Guys can someone tell me how many turns I can back out the allen bolt before it goes BOOM on my Mathews DXT 70LB, getting old can't draw 70 anymore looking to get around 62/63 lbs it's now at 3.5 turns and still little stiff for me like to go another turn??


----------



## TMan51 (Jan 25, 2004)

The usual recommendation is 10 turns max.

Listening to discussions at a shop where the owner has been a top 3D shooter since forever, that "10" was not a recommendation for shooting, but for storage. He sells Hoyts's and Martins.
For sure the DXT can be dropped to 60lbs, and the loss in performance on a lb/lb basis will be only a couple percent. One more turn down from there would not likely pose a problem.

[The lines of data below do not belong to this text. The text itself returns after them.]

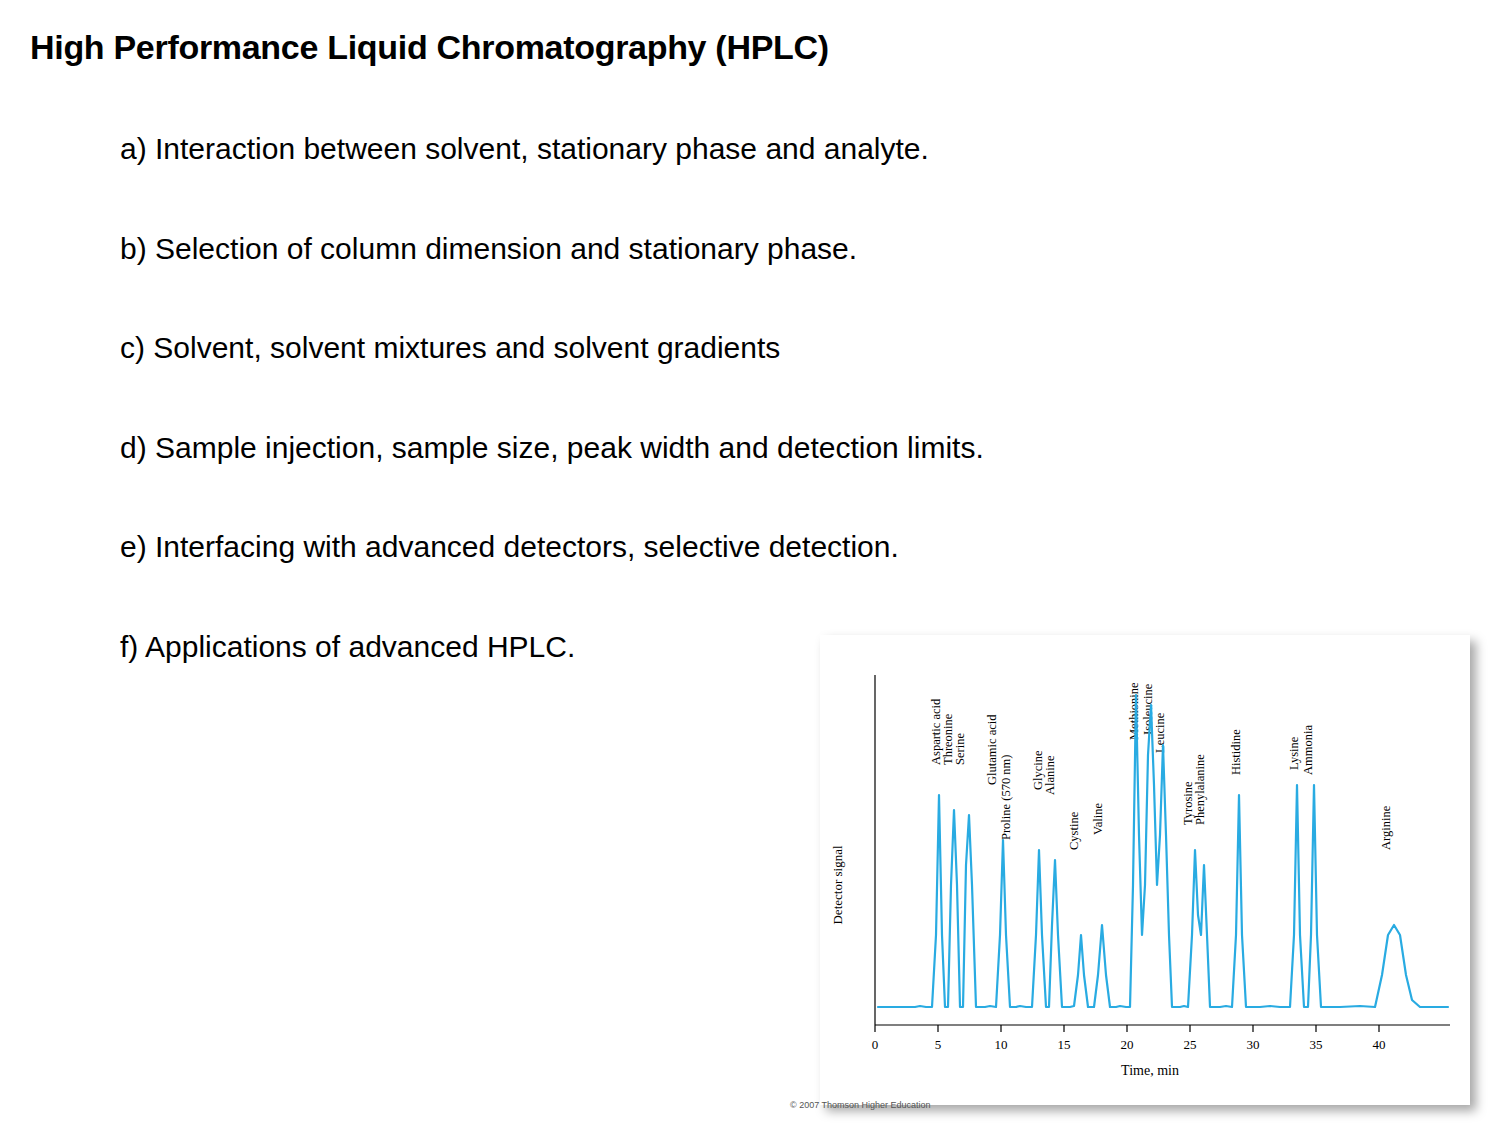High Performance Liquid Chromatography (HPLC)
a) Interaction between solvent, stationary phase and analyte.
b) Selection of column dimension and stationary phase.
c) Solvent, solvent mixtures and solvent gradients
d) Sample injection, sample size, peak width and detection limits.
e) Interfacing with advanced detectors, selective detection.
f) Applications of advanced HPLC.
Detector signal 0 5 10 15 20 25 30 35 40 Time, min Aspartic acid Threonine Serine Glutamic acid Proline (570 nm) Glycine Alanine Cystine Valine Methionine Isoleucine Leucine Tyrosine Phenylalanine Histidine Lysine Ammonia Arginine
© 2007 Thomson Higher Education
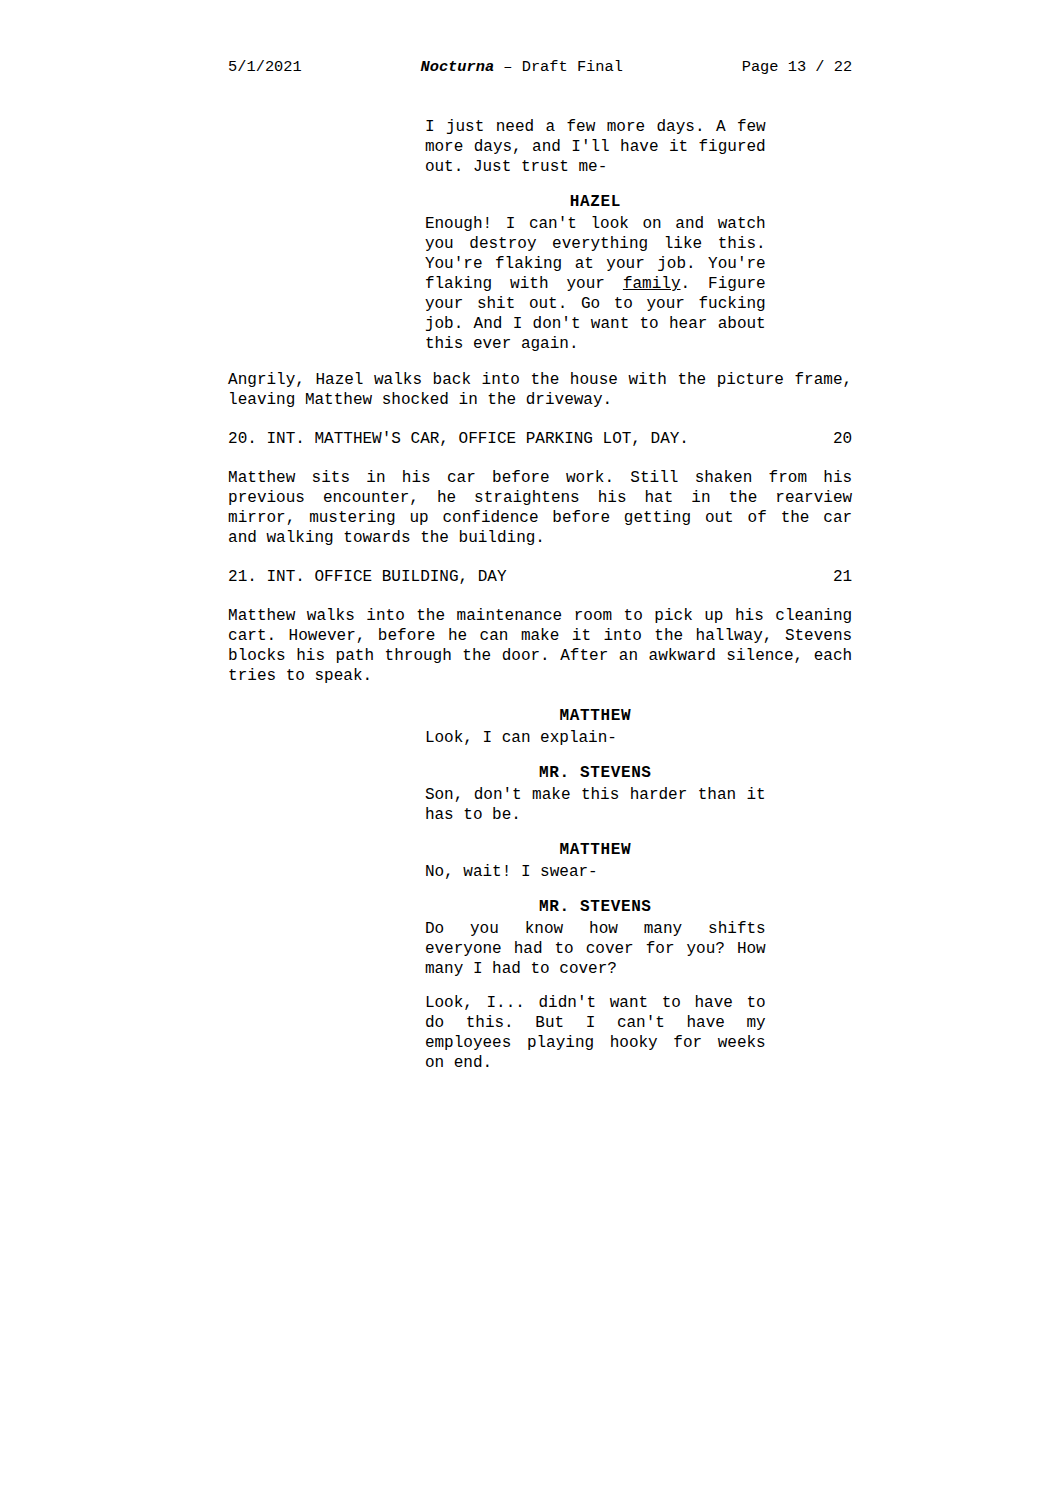5/1/2021
Nocturna – Draft Final
Page 13 / 22
I just need a few more days. A few more days, and I'll have it figured out. Just trust me-
HAZEL
Enough! I can't look on and watch you destroy everything like this. You're flaking at your job. You're flaking with your family. Figure your shit out. Go to your fucking job. And I don't want to hear about this ever again.
Angrily, Hazel walks back into the house with the picture frame, leaving Matthew shocked in the driveway.
20. INT. MATTHEW'S CAR, OFFICE PARKING LOT, DAY.20
Matthew sits in his car before work. Still shaken from his previous encounter, he straightens his hat in the rearview mirror, mustering up confidence before getting out of the car and walking towards the building.
21. INT. OFFICE BUILDING, DAY21
Matthew walks into the maintenance room to pick up his cleaning cart. However, before he can make it into the hallway, Stevens blocks his path through the door. After an awkward silence, each tries to speak.
MATTHEW
Look, I can explain-
MR. STEVENS
Son, don't make this harder than it has to be.
MATTHEW
No, wait! I swear-
MR. STEVENS
Do you know how many shifts everyone had to cover for you? How many I had to cover?
Look, I... didn't want to have to do this. But I can't have my employees playing hooky for weeks on end.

FWIW, I gave up the "70's" five or six years ago, when I discovered that my Supertec at 60lbs, was as fast as my Ultratec was at 70lbs, with the same arrow.

Last year I developed a disc problem, and swapped the limbs on my Vulcan for a set that netted 52lbs topped out. It shoots a CX200/85gr Spitfire, the same speed as my now gone 60lb Vipertec. The Vipertec shot through at least ten deer while I had it. A couple were fair sized bucks.

If the 70lb Ultratec was an elk bow & 1/2, and the 60lb Vipertec was enough for (any) deer, the lighter speed bows would be the same. And way easier on the bones.


----------



## TxCazador (Feb 16, 2010)

I have been shooting a 70 lb DXT for 3 years, turned down 5 turns which puts it right at 60 lbs. I read somewhere that to remove the limbs, it takes 18 full turns.


----------